Once we investigate this machine further this is the first thing to pop-up: Apache/2.2.16 (Debian) Server at 188.8.131.52 Port 80.
That same Apache version with Debian again. I don't know why they use this version all the time, but one thing is for sure, they don't know nothing about directory listing, so I'm mirroring their site again....
And because this time I have ALL the logs, I'll make sure the right people receive them aswell!
I will upload a mirror of the site later. The admin passwords included.
I've made an online backup of the admin panel here, with all the original data.
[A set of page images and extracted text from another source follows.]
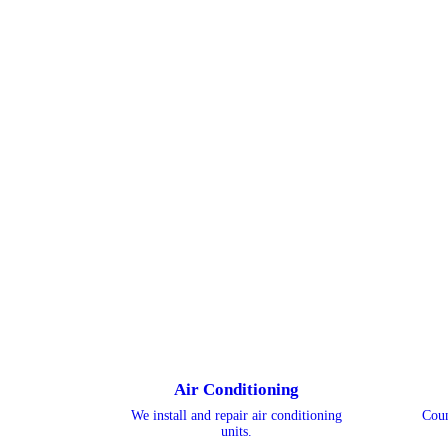
Air Conditioning
We install and repair air conditioning
Coun
units.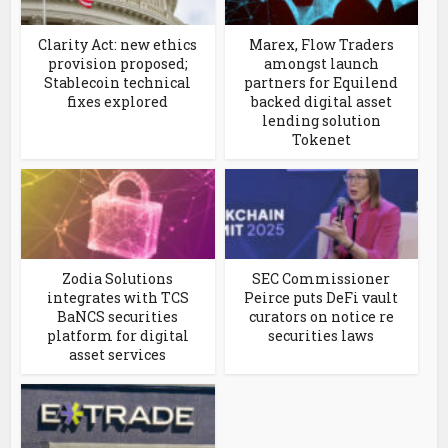
Clarity Act: new ethics
Marex, Flow Traders
provision proposed;
amongst launch
Stablecoin technical
partners for Equilend
fixes explored
backed digital asset
lending solution
Tokenet
Zodia Solutions
SEC Commissioner
integrates with TCS
Peirce puts DeFi vault
BaNCS securities
curators on notice re
platform for digital
securities laws
asset services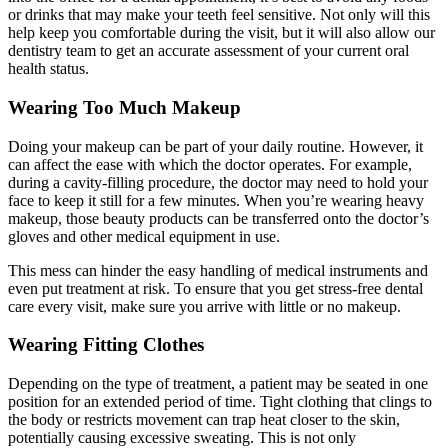
or drinks that may make your teeth feel sensitive. Not only will this
help keep you comfortable during the visit, but it will also allow our
dentistry team to get an accurate assessment of your current oral
health status.
Wearing Too Much Makeup
Doing your makeup can be part of your daily routine. However, it
can affect the ease with which the doctor operates. For example,
during a cavity-filling procedure, the doctor may need to hold your
face to keep it still for a few minutes. When you’re wearing heavy
makeup, those beauty products can be transferred onto the doctor’s
gloves and other medical equipment in use.
This mess can hinder the easy handling of medical instruments and
even put treatment at risk. To ensure that you get stress-free dental
care every visit, make sure you arrive with little or no makeup.
Wearing Fitting Clothes
Depending on the type of treatment, a patient may be seated in one
position for an extended period of time. Tight clothing that clings to
the body or restricts movement can trap heat closer to the skin,
potentially causing excessive sweating. This is not only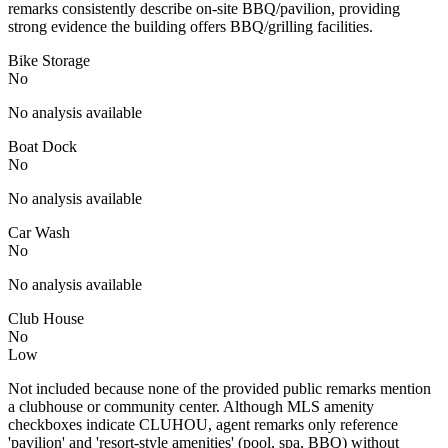
remarks consistently describe on-site BBQ/pavilion, providing
strong evidence the building offers BBQ/grilling facilities.
Bike Storage
No
No analysis available
Boat Dock
No
No analysis available
Car Wash
No
No analysis available
Club House
No
Low
Not included because none of the provided public remarks mention
a clubhouse or community center. Although MLS amenity
checkboxes indicate CLUHOU, agent remarks only reference
'pavilion' and 'resort-style amenities' (pool, spa, BBQ) without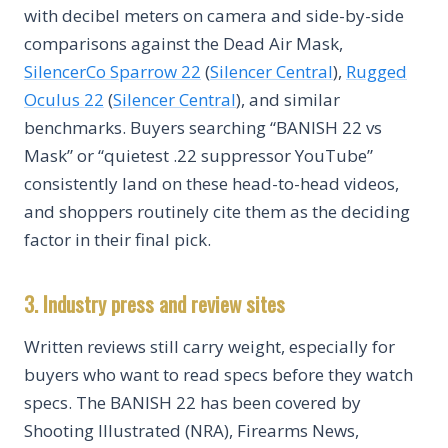
with decibel meters on camera and side-by-side
comparisons against the Dead Air Mask,
SilencerCo Sparrow 22
(
Silencer Central
),
Rugged
Oculus 22
(
Silencer Central
), and similar
benchmarks. Buyers searching “BANISH 22 vs
Mask” or “quietest .22 suppressor YouTube”
consistently land on these head-to-head videos,
and shoppers routinely cite them as the deciding
factor in their final pick.
3. Industry press and review sites
Written reviews still carry weight, especially for
buyers who want to read specs before they watch
specs. The BANISH 22 has been covered by
Shooting Illustrated (NRA), Firearms News,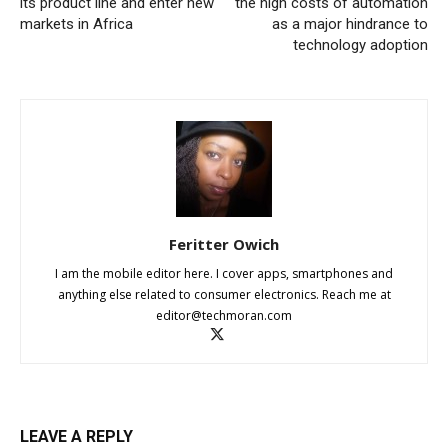
its product line and enter new
the high costs of automation
markets in Africa
as a major hindrance to
technology adoption
Feritter Owich
I am the mobile editor here. I cover apps, smartphones and
anything else related to consumer electronics. Reach me at
editor@techmoran.com
LEAVE A REPLY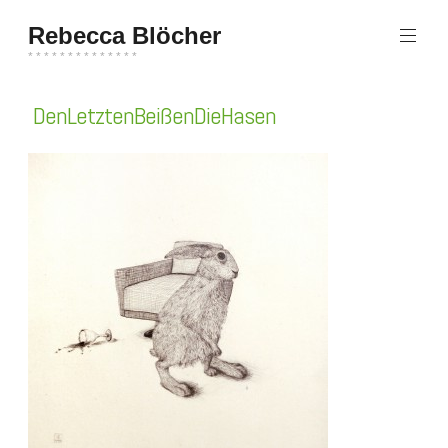
Zum
Rebecca Blöcher
Inhalt
springen
* * * * * * * * * * * * * *
DenLetztenBeißenDieHasen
This could be the IP-adress of the russian owner: 184.108.40.206. Not sure though. But this 'person' is also known as Ozgur Morkan and according to it's IBAN number he's from Turkey. If we look at this page we'll see the Russian IP-adres 220.127.116.11 involved in another kind of scam, this time the owner is known as Olga: http://www.anti-scam-forum.net/showFullThread_1288628426.htm
Further investigation reveals that the https://bank-auth.org domain with its valid certificate is used for the injection of malicious code within the victims browser. Several warning messages shows the criminals are no native speaking Dutchies:
Om technische redenen, het internet bankieren dienst is tijdelijk niet beschikbaar, gelieve in te loggen in 24 uurSince the files found on the server are all in Dutch, the Dorifel compaign can be considered a targetted campaign against The Netherlands. Its a good example of the capabilities of Citadel, which was used to spread Dorifel.
Directory listing of https://bank-auth.org:
I've been convicted for hacking already, never tried to steel a penny though. These guys have never been convicted. For me now it's very very hard in the security industry (Banks for example, is out of the question). Yet I stay on the right side. But thats probably because I'm such a bad bad boy!